Xuanzang hidup pada masa Dinasti Tang yang makmur. Ia adalah seorang sarjana Buddha yang terkemuka, namun ia merasa kecewa dengan terjemahan kitab suci Buddha (Sutra) yang tidak lengkap dan seringkali bertentangan di Tiongkok. Didorong oleh rasa ingin tahu spiritual dan hasrat untuk mencari kebenaran otentik, Xuanzang memutuskan untuk melakukan perjalanan berbahaya ke tempat lahirnya Buddhisme.

Kitab Suci yang Dicari Adalah Sutra (Kitab Suci Buddha)

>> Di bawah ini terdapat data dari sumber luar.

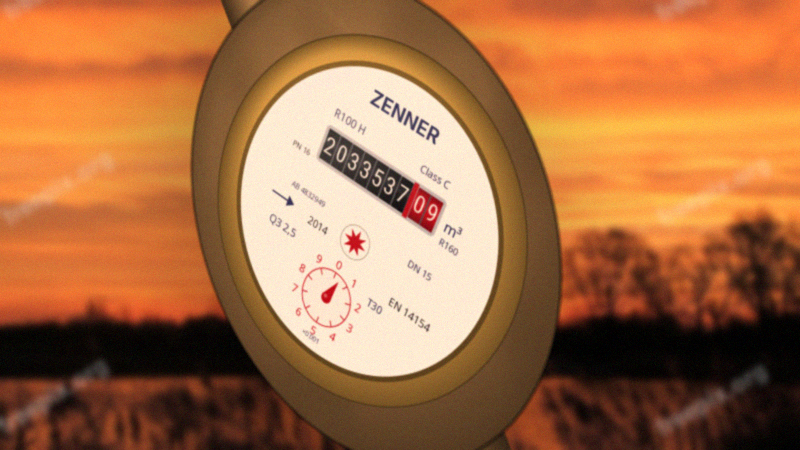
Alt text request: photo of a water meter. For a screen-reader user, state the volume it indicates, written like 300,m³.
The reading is 2033537.090,m³
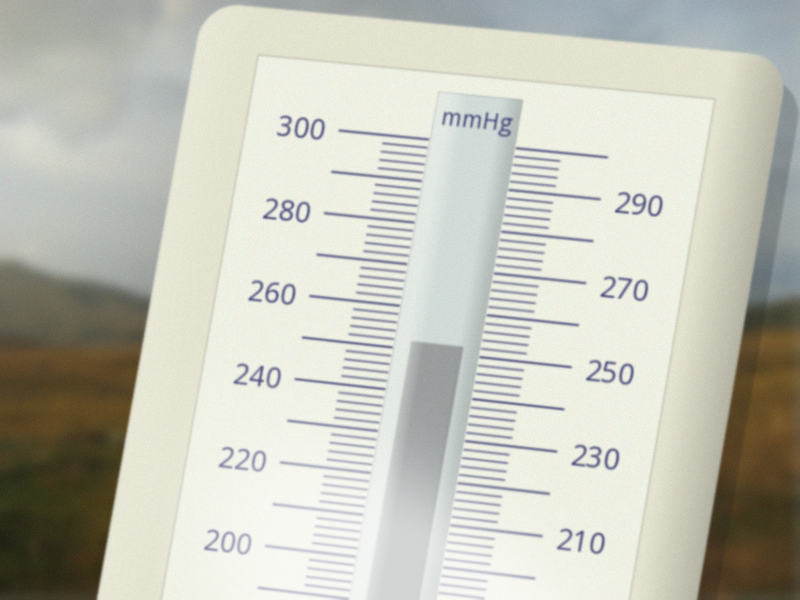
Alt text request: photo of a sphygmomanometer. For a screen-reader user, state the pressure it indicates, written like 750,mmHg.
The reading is 252,mmHg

“Barat” yang dimaksud dalam konteks Xuanzang dan novel Xi You Ji bukanlah Timur Tengah (tempat asal agama Islam dan Al-Qur’an), melainkan India (Tianzhu, 天竺, dalam bahasa Mandarin kuno)—tempat agama Buddha berasal.

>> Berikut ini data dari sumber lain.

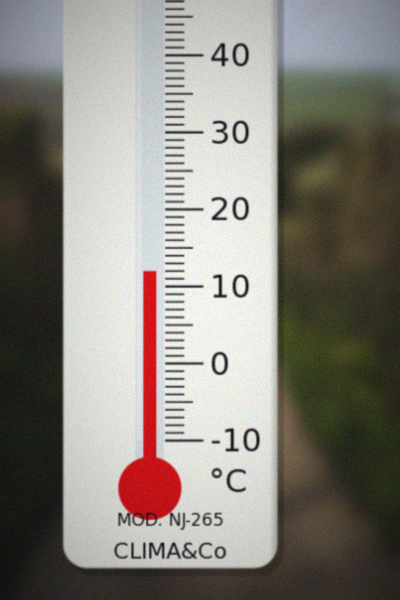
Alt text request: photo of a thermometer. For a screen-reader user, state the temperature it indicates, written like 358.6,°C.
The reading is 12,°C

  • Tujuan Sebenarnya: Perjalanan Xuanzang (dan tokoh Tong Sam Cong) adalah untuk mendapatkan kitab suci Buddha (Sutra/Tripitaka) yang asli dan belum diterjemahkan (atau diterjemahkan dengan benar). Tujuan utama adalah kembali ke Tiongkok dengan membawa ajaran Buddha yang murni.
  • Waktu Sejarah: Xuanzang melakukan perjalanannya pada abad ke-7 (629 M). Pada saat itu, Islam memang sudah mulai menyebar, namun fokus utama Tiongkok dalam konteks keagamaan dan intelektual saat itu adalah pada Buddhisme, Taoisme, dan Konfusianisme. Jarak, konteks budaya, dan misi spiritual Xuanzang secara eksplisit hanya tertuju pada ajaran Buddha.
See also  Berapa Kekayaan Hercules yang terkenal sebagai Preman

Dengan demikian, kitab suci yang dicari Biksu Tong Sam Cong dan murid-muridnya adalah Tripitaka (Tiga Keranjang), yaitu kanon kitab suci Buddha, bukan Al-Qur’an.

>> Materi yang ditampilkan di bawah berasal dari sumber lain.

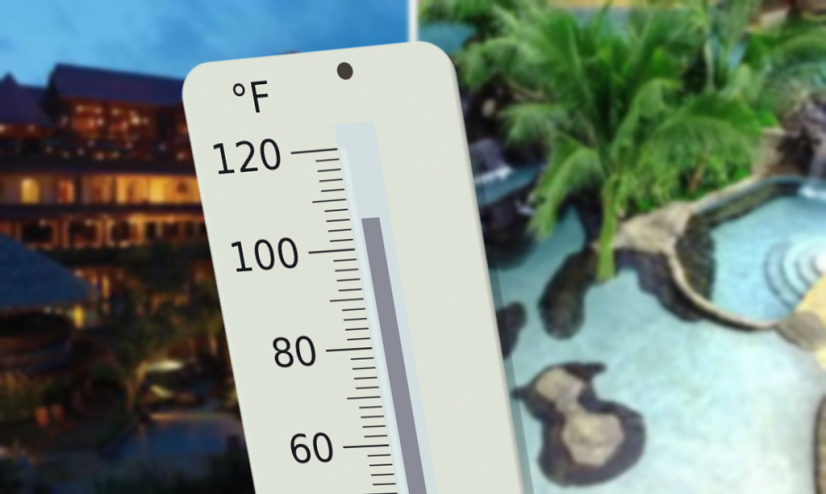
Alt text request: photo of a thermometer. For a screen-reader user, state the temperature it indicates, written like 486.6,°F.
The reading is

Fiksi Melapis Realitas: Tong Sam Cong dan Murid-Muridnya

Dalam novel fiksi, tokoh Biksu Tong Sam Cong adalah representasi spiritual dari Xuanzang. Ia digambarkan sebagai sosok suci yang rapuh secara fisik namun teguh imannya. Murid-muridnya—Sun Go Kong, Cu Pat Kai, dan Sha Wujing—adalah karakter fiksi (Siluman/Dewa) yang secara simbolis mewakili berbagai aspek batin dan tantangan hidup:

  • Sun Go Kong (Sun Wukong): Melambangkan pikiran yang gelisah dan nakal (kera), tetapi memiliki kemampuan luar biasa dan loyalitas. Ia adalah kekuatan yang tidak terkendali yang akhirnya diarahkan pada kebaikan.
  • Cu Pat Kai (Zhu Bajie): Melambangkan hawa nafsu dan keserakahan (babi), terutama pada makanan dan wanita. Karakter ini, seperti yang disinggung dalam artikel sebelumnya, adalah perwujudan konkret dari godaan yang harus dilawan oleh setiap biksu.
  • Sha Wujing: Melambangkan ketenangan, kesabaran, dan ketekunan.

Meskipun kisah Xi You Ji adalah fantasi, keberhasilan Tong Sam Cong dalam menghadapi ribuan cobaan dan godaan (termasuk godaan seksual dan keserakahan duniawi) hanyalah metafora untuk perjuangan spiritual berat yang harus dilalui Xuanzang—dan setiap penganut Buddha—untuk mencapai pencerahan dan mendapatkan ajaran yang murni.

Penutup: Mengapresiasi Konteks Sejarah

Kesalahpahaman bahwa perjalanan ke Barat mencari Al-Qur’an mungkin timbul karena penyebutan “Barat” yang ambigu dan kurangnya pemahaman tentang sejarah agama di Tiongkok. Adalah penting untuk mengapresiasi karya sastra ini dalam konteksnya yang benar—sebagai kisah epik tentang pencarian kebenaran spiritual dalam Buddhisme Mahayana.

“Xi You Ji” adalah rujukan abadi tentang ketekunan, pengendalian diri (seperti yang ditunjukkan Tong Sam Cong dalam menolak godaan, bertolak belakang dengan kasus biksu Thailand kontemporer), dan kerjasama untuk mencapai tujuan suci. Ini adalah kisah tentang Biksu Xuanzang yang membawa ajaran Buddha dari India ke Tiongkok, bukan tentang kisah lain. Meluruskan detail ini memungkinkan kita untuk menghargai kekayaan sastra dan kedalaman sejarah di balik legenda Raja Kera dan gurunya.